#Google's Web Environment Integrity #WEI proposal is detrimental to the #free web. It inshrines web #surveillance even further and gives authoritarian regimes the tools to suppress journalists, activists and any other person even easier.
Read: Defective by Design - WEI is an all-out attack on the free internet
@jayvii What does he mean by 'a free browser'? I think much of this is FUD probably. And if it isn't FUD then there will still be #FOSS browsers. The problem is already here. Try using Icecat and see how much dubious javascript you have to whitelist for anything to work. #foss #google #icecat #firefox #drm
@jtb the situation of the web isn't in a good place to begin with (see your own experience with icecat). WEI has the potential to worsen the state substantially.

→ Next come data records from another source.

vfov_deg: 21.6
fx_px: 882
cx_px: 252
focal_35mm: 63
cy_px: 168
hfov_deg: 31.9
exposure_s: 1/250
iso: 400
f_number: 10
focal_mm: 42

It makes a difference whether your browser is offered some JavaScript code that it then runs or doesn't, potentially leading to malfunctioning websites OR whether a website can enforce you to run such code or use a certain browser, OS, etc.
I can hardly understand how one does not see the adverse potential in WEI when they know full well the issues around the current state of the web already with proprietary JS, DRM and poor webdev practices. Without WEI, we are still in a bad state of course, but that does not mean that we can go in the other direction now.

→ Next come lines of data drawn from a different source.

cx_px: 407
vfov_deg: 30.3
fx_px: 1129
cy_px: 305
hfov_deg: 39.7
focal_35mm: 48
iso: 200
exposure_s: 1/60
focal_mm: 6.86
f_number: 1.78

@jayvii In paragraph 2 you say it makes a difference. I am not sure it does. Websites already can and do force me to run javascript. I had an example this morning in my inbox. Without javascript the website did nothing at all. So my choice is use the website with javascript, or don't use the website. And I think that will still be the case with #wei . No one can force me to use a website. No one can force me to use a browser. All they can do is deny service if I don't.
@jayvii Interestingly, Firefox on Android has removed the about:config page, so now there is no way to switch javascript off without adding an extension. (Nor is there any way to switch it on if it is already off). But I don't know if Firefox is a free browser. The author doesn't define 'free browser'.

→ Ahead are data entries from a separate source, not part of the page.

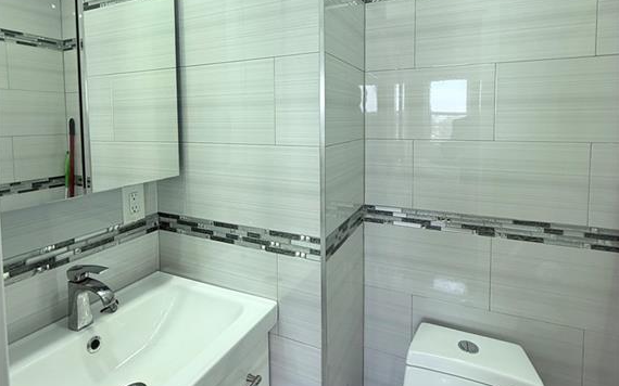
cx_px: 308
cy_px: 141
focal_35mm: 20
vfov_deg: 58.7
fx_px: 337
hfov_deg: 85.1
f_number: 2.2
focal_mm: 2.22
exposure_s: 1/120
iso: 400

@jtb I believe it does make a difference as it lowers barriers for websites and webapps to use such schemes. Of course there are already sites that block access if you disallow trackers or use adblock or which are entirely built with JS (so obviously they won't work if you turn it off entirely).
However there is no standard API or protocol (yet) that enables sites to define specific browser configurations and lock everyone else out. Be it a different browser, OS, disallowing JS, blocking trackers or certain domains, fonts, etc. It manifests those abusive practices that you just mentioned. It sets a standard for exactly that behavior. So in my opinion it does make a difference.
Granted: Neither of us knows for sure what it will turn out to be, but with Google some healthy scepticisms and critique historically has always been warranted.
firefox on android is an awkward situation indeed. There are a bunch of proprietary blobs in there, which is (one of the reasons) why f-droid lists fennec & mull instead. I am not an expert on that matter, so I don't want to dive into that too much here.